Too bold? Too bold to make it through the Supreme Court, for sure.
Nobody said it's "too bold." But we did say it's too authoritarian. We've had enough of unilateral executive action, thank you.
— Matthew DesOrmeaux ⚜ (@authoridad) April 25, 2019
Not bold. You’re just hitting the daily double: ineffective and unconstitutional.
— Ross Allen (@rossallen3) April 25, 2019
Announcing your intent to scrap the Constitutional rights of still free Americans is pretty “bold.”
— Berkeley Buff (@WVRedElephant) April 25, 2019
Only if by “too bold”, you mean unconstitutional. On many levels. Putting aside 2A concerns for a moment, this would still be a massive overstep of executive power. This would be an act of legislating, a function reserved almost exclusively for Congress. #separationofpowers
— Matt Sandström (@mdsandstrom) April 25, 2019
Executive orders are legally permissible only in areas of policy unoccupied by Congressional legislation. If Congress refuses to speak on an issue of utmost importance, the Exec can step in and issue an EO. However, Congress has already spoken on gun rights in explicit detail.

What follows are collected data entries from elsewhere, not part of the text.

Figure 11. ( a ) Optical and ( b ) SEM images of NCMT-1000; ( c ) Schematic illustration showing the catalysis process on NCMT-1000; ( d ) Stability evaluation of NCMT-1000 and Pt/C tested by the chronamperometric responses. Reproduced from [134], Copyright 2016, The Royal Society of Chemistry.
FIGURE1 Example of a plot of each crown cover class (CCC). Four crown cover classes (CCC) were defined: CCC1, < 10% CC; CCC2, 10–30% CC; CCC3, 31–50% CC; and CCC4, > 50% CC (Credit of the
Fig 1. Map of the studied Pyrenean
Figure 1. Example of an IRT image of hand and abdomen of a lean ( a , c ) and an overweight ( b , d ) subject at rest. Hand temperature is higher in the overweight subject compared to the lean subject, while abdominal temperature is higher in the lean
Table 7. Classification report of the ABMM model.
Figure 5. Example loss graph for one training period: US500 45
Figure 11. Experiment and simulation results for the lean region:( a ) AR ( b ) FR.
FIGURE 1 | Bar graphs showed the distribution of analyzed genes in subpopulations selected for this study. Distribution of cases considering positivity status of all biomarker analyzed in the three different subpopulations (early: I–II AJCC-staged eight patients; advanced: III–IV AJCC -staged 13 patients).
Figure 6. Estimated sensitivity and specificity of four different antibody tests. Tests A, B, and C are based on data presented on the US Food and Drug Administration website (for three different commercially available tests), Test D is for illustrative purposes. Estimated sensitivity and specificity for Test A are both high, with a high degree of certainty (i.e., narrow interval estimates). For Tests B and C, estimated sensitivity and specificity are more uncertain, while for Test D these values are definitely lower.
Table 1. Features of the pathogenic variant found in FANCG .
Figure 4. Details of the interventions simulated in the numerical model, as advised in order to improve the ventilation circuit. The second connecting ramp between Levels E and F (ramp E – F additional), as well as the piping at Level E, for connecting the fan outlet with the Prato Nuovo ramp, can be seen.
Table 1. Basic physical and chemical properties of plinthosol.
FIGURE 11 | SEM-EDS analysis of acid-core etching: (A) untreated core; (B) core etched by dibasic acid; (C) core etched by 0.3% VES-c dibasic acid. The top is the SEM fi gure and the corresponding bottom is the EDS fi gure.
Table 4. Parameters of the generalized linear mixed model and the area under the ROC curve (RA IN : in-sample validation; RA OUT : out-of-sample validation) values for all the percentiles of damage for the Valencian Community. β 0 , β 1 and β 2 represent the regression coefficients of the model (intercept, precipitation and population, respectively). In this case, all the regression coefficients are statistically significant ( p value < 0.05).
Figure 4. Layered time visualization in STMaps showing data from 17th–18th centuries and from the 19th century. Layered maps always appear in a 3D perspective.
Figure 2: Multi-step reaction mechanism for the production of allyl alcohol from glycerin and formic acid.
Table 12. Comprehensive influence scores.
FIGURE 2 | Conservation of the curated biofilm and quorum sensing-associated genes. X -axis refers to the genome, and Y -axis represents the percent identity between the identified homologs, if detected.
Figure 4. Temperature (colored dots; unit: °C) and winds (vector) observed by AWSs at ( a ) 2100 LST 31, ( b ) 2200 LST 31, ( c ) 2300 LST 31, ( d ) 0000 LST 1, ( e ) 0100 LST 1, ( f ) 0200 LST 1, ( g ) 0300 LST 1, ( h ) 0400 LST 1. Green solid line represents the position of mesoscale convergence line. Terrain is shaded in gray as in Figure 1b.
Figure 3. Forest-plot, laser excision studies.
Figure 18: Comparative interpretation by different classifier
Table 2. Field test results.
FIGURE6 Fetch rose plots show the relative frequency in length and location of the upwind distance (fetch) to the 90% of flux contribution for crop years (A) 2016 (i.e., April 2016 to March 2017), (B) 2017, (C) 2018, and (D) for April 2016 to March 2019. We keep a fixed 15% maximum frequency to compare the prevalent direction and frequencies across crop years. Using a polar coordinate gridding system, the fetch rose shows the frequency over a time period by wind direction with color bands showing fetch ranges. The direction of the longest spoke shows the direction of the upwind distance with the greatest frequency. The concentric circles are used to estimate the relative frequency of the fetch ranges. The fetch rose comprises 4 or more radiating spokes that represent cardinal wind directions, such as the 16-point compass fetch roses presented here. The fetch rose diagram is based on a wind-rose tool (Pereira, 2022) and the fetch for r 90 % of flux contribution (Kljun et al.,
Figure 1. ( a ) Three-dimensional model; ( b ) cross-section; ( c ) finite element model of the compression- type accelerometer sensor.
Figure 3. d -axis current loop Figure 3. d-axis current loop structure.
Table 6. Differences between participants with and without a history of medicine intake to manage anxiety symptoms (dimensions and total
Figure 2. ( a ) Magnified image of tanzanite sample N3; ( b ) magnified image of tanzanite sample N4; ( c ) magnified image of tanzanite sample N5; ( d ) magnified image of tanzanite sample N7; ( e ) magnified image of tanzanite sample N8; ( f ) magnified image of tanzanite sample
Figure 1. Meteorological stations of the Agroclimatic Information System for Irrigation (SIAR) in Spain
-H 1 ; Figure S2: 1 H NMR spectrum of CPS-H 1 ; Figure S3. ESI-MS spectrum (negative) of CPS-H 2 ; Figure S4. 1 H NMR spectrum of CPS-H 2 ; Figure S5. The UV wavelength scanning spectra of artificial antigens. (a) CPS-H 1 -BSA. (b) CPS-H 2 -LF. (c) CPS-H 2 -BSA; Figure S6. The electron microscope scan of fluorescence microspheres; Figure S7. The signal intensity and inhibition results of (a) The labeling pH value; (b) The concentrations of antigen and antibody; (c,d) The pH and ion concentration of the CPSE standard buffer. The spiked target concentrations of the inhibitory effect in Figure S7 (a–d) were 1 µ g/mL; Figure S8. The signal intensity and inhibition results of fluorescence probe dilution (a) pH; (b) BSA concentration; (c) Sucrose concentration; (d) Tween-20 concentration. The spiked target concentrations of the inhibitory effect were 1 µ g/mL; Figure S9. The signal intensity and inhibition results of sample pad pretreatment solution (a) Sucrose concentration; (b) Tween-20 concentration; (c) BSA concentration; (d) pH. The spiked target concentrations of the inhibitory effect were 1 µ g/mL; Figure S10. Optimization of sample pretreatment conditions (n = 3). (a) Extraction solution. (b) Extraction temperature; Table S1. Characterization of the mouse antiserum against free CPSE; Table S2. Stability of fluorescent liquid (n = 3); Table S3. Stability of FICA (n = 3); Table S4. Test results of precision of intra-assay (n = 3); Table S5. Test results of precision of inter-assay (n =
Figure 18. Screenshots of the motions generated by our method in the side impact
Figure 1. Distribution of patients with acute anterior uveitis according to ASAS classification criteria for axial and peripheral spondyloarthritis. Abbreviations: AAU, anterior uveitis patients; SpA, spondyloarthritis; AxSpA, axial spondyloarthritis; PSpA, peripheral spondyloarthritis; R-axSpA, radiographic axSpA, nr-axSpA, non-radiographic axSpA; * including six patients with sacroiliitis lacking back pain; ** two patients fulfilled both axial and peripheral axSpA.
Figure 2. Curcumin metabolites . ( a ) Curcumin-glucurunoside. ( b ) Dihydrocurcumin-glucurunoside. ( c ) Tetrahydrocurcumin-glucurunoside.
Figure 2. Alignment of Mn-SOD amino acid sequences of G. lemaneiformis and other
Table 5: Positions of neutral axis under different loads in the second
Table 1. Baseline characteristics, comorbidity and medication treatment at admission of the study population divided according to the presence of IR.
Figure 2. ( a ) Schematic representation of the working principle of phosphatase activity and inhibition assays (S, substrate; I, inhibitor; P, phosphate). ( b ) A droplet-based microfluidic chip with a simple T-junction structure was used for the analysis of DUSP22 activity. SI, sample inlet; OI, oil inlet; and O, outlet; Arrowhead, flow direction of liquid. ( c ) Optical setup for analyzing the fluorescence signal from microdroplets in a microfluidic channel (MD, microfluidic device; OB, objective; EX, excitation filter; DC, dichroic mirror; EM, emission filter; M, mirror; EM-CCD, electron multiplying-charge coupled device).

— Matt Sandström (@mdsandstrom) April 25, 2019
I guess that’s the polite way of putting it. I prefer “tyranny”, “a threat to the constitution”, or “the reason the second amendment exists”
— Luke Moravec (@deathdragon007) April 25, 2019
Too bold …. more like unconstitutional and unrealistic
— Aaron R (@notwitty30) April 25, 2019
Its not too bold, its stupid. How do you define a weapon of war? Are we talking a AR-15 or are we talking a bolt action rifle? Or are we talking about a broadsword since that was once the preferred weapon of war? You cannot define what it means to be 'armed' with violating rights
— Patton Mazzola (@pattonmazz17) April 25, 2019
No it's not "too bold" it's simply unconstitutional.
— Chris Manning (@Manning4USCong) April 25, 2019
No. Executive. Orders.
— Cindy AZ Girl? (@SashaBelleSun) April 25, 2019
It's not too bold – don't give yourself that kind of credit. Your plan is mistargeted, Senator. Either you know that and won't admit it, or you're not really invested in solving problems so much as pandering to the willfully uneducated. Which is it?
— Scott Valentine (@sjv) April 25, 2019
"Too bold" is a misstatement Jr Senator, it's an abuse of power. You see, there's this body called Congress, you might know it as you're a part of it. Are you going to be like the last failed president who pounded his chest and said I've got a pen & I've got a phone
— Observation Guy (@SpeakMyMindGuy) April 25, 2019
Declaring your intention, on day 101 of your administration, to step outside the Article II constraints of your office, is a strange campaign strategy.
— Charles Dunkley (@cedunkley) April 25, 2019
No! Some say your “bold plan” is unconstitutional.
If I remember right you, you blasted Trump for using executive privilege on immigration issues and now you want to use executive privilege to take away law abiding American’s constitutional rights.
That’s called hypocrisy.
— Matt (@JohnGault28) April 25, 2019
It’s not bold, it’s acting upon information you have no clue about. You include suicidal deaths are part of number of violent deaths by firearms. Plus you and every CA Democrat have no idea about anything firearm related. You just make crap up to say a firearm is a “war” weapon.
— Jason Tisdale (@jasontisdale2) April 25, 2019
Your plan is not bold – it’s based on factual distortions held out as truth. You are attempting to take advantage of uninformed people and their emotional responses to a complex issue.
— B.NeilMcCauley (@BNeilmccauley) April 25, 2019
Is it worth having a conversation about?